Task description
Nothing but the lines from the one with "Mid Labrador Coast - Hopedale and south" through the end of the listing below should appear in your reply, each copied exactly.

Material for this task
· · · · · · ·
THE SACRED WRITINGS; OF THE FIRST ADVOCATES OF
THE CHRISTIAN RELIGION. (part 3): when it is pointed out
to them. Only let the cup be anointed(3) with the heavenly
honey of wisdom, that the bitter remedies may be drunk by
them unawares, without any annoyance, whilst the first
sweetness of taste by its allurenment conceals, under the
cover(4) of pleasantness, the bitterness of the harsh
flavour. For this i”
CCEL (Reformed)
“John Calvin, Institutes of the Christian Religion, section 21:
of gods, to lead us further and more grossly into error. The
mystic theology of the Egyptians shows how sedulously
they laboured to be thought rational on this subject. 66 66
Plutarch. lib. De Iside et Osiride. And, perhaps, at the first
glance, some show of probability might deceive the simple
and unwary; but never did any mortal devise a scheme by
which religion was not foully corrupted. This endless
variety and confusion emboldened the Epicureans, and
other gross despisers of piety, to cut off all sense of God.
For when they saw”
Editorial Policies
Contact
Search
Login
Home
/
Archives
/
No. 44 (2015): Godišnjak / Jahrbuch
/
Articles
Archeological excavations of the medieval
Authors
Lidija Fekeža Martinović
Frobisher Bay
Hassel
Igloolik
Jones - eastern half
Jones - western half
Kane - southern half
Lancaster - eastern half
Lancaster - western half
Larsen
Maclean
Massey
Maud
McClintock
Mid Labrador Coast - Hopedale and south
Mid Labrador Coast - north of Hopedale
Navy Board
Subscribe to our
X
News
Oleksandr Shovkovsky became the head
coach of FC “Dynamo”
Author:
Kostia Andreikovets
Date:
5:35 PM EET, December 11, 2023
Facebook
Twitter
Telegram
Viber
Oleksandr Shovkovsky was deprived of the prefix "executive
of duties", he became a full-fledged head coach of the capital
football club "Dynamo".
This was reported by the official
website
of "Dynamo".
· · · · · · ·
Exercise response
Mid Labrador Coast - Hopedale and south
Mid Labrador Coast - north of Hopedale
Navy Board
Subscribe to our
X
News
Oleksandr Shovkovsky became the head
coach of FC “Dynamo”
Author:
Kostia Andreikovets
Date:
5:35 PM EET, December 11, 2023
Facebook
Twitter
Telegram
Viber
Oleksandr Shovkovsky was deprived of the prefix "executive
of duties", he became a full-fledged head coach of the capital
football club "Dynamo".
This was reported by the official
website
of "Dynamo".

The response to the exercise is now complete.